Estos bloqueos son uno de los aspectos de la personalidad más jodidos para cambiar, gracias a la enorme cantidad de barreras que podemos idear para mantenerlos en pie. Como el exquisito que “sólo sale con pelirrojas de metro ochenta, atributos generosos y que sepan recitar El Manifiesto Comunista de memoria”, el enamoradizo que ahuyenta al sexo femenino con su discurso de “Sos el amor de mi vida, no me dejes o me mato” tras la primera cita, el necesitado de soporte emocional que piensa que una novia le va a solucionar la vida, etc.
Todos tenemos un poco (o mucho) de estos caracteres. Dependiendo de lo que hagamos con ellos, vamos a tener una vida amorosa satisfactoria o destructiva. Pero algo importante a recordar es que la vida amorosa es una parte, un aspecto más de la vida. Sentirse algo bajoneado porque “la rubiecita de Medicina no me dió bola” está bien y comprensible, pero de ahí a deprimirse, hacerse emo y escuchar temas de Arjona en la oscuridad de tu habitación…
Pienso que es precisamente en este aspecto, en el que muchos de los denominados manuales de conquista fallan. Hacen pensar al lector que conseguir pareja es algo indispensable, imprescindible e impensable el no intentarlo; mientras que abogan a proyectar una imagen de uno mismo basada, precisamente, en todo lo contrario.
Ojo, que la aclaración de “muchos” no está ahí por sumar palabras nomás. Cada tanto me encuentro con libros entretenidos, que van más allá de las formulitas genéricas de conquista que cualquiera con dos dedos de frente conoce (pero pocos aplican, y por eso tanto éxito de ventas) para presentar un panorama distinto, entretenido y menos Casanóvico. Libros como los de Fabio Fusaro que, cuando menos, te hacen reír un rato. O el Arte de Amar de Fromm, que aunque no pertenezca a la categoría de manual de conquista es una obra filosófica de lectura breve pero que invita a reflexionar.
Sin humor no somos nada. Y esto sí que es cierto para todos los aspectos de la vida: si el buen humor fuese más contagioso, no tendríamos ni la mitad de los problemas que nos acechan a diario.

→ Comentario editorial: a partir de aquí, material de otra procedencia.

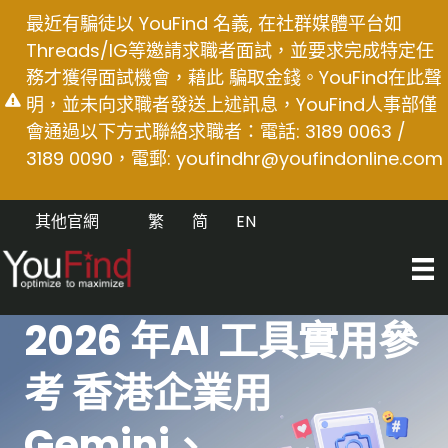
Skip
最近有騙徒以 YouFind 名義, 在社群媒體平台如
to
Threads/IG等邀請求職者面試，並要求完成特定任
content
務才獲得面試機會，藉此 騙取金錢。YouFind在此聲
明，並未向求職者發送上述訊息，YouFind人事部僅
會通過以下方式聯絡求職者：電話: 3189 0063 /
3189 0090，電郵:
youfindhr@youfindonline.com
其他官網
繁
简
EN
2026 年AI 工具實用參
考 香港企業用
Gemini、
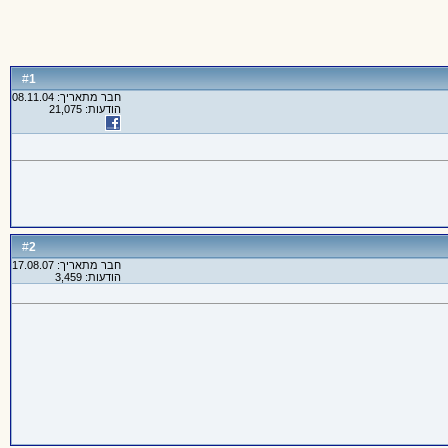
1
#
חבר מתאריך: 08.11.04
הודעות: 21,075
2
#
חבר מתאריך: 17.08.07
הודעות: 3,459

Es por eso que soy de la opinión que la mejor manera de buscar una relación amorosa es hacerlo con buen humor.
Si invitaste a salir a alguien y te cortó el rostro, reíte de la situación que todos vivimos con pena alguna vez.

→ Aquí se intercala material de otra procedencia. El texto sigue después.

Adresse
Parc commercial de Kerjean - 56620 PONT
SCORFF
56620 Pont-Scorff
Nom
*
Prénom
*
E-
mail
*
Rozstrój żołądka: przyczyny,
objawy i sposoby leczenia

Si te animaste por fin a hablarle a tu fetiche de turno y el temido “Efecto Rainman” se hizo presente, reíte y contáselo a tus amigos.
Si pensás que el amor de tu vida está a la vuelta de la esquina, reíte de tu propia ingenuidad.
No te asegura resultados, pero seguro que te vas a hacer menos mala sangre por algo que, al fin y al cabo, es hermosamente problemático. ¿Y cuando acaso se nos niegan los problemas?




Marzo 31, 2008 en 2:36 pm
jajajaja Grosso Seba…
Si sabrá ud de rubiecitas e histericonas, yo por ahora me gané la lotería vamo a ve cuanto noj duuura noo?
Los últimos serán los primeros?
Abril 1, 2008 en 12:33 pm
hay un libro de la coleccion de la editorial de la universidad de quilmes, (la editorial de matematica estas ahi? de paenza), que se llama “Sexo, Drogas y biología (y también algo de rock n’ rol)” leanlo, esta muy bueno, habla de estas cosas a nivel biologico, antropologico, sociologico, filosofico, muy bueno, tan bueno como la nota de Seba!!! una cosa de locos!!! un abrazo grande.